Hacker News new | ask | show | jobs
by greenkey 2025 days ago
That’s awesome!

In comparison, here a quote from the OP’s blog entry:

“Fast forward to today. A program to load /usr/share/dict/words into a hash table is 3-5 lines of Perl or Python, depending on how terse you mind being. Looking up a word in this hash table dictionary is a trivial expression, one built into the language. And that's it. Sure, you could come up with some ways to decrease the load time or reduce the memory footprint, but that's icing and likely won't be needed. The basic implementation is so mindlessly trivial that it could be an exercise for the reader in an early chapter of any Python tutorial.

That's progress.”

But is a simpler, less efficient method progress? Sure it allows more words to be added/removed with ease, and I don’t want to advocate over-optimization, but the solution you made for the Spectrum seems better because words don’t change much. Why don’t we use a similar specialized hash and compressed dictionary format to increase spellchecking speed and allow more words in less space? We could still produce that format using /usr/share/dict/words and similar.

2 comments

> Why don’t we

Because we don't need to and we have much more interesting problems to take up our time.
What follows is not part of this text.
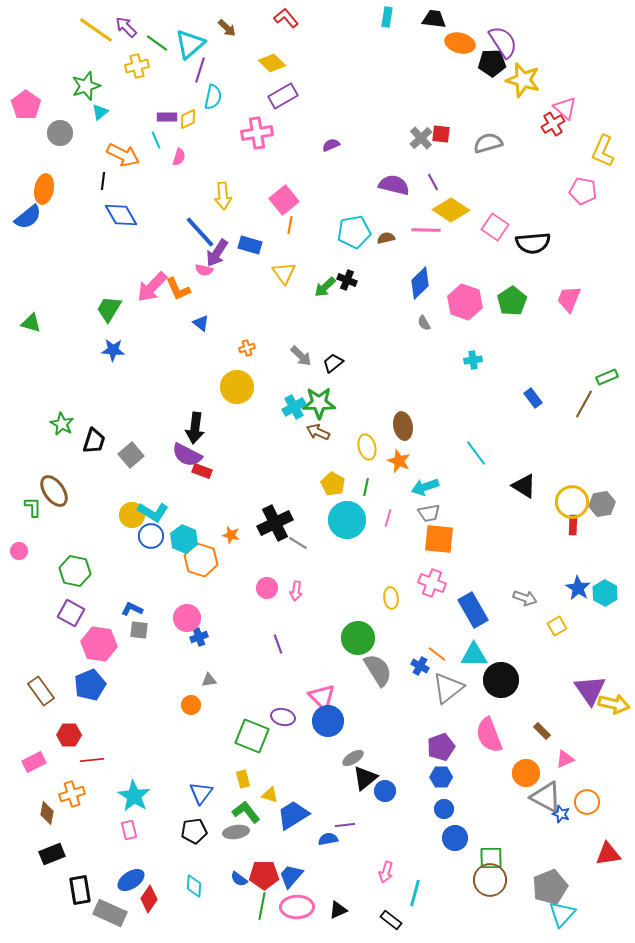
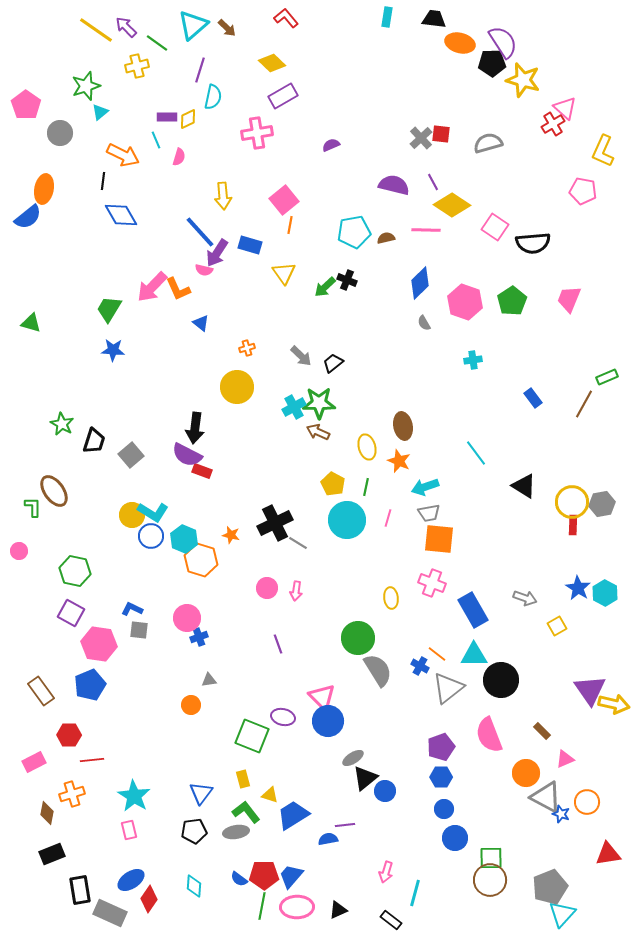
cyan triangle at (190, 44): moved 3 px right, 19 px up
yellow diamond at (451, 210): moved 1 px right, 5 px up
But GP already solved the problem (at least for English and other Latin script languages). Why throw away those findings?
Problems tend to have more than one solution. GP's solution should be documented, yes, but the alternate solution that won out was computers being capable of storing a million words or so in plaintext very easily, and doing the same using their compression scheme just isn't really worth the space saved nowadays.
Also, compressing could actually be slower for modern computers. Remember when compressing your hard disk made your PC faster, up until disks became faster, then it actually made it slower?

Today's CPUs are very fast, so the trend could have flipped again, that would be an interesting benchmark.

Implementation takes time. Keep it simple and move on.
I always thought that we still use a trie or (to save memory) ternary search trees for that..
How many operations and objects? The method he’s talking about would seem more efficient for the purpose vs all of the strings still being created even if never used in the plain hash version.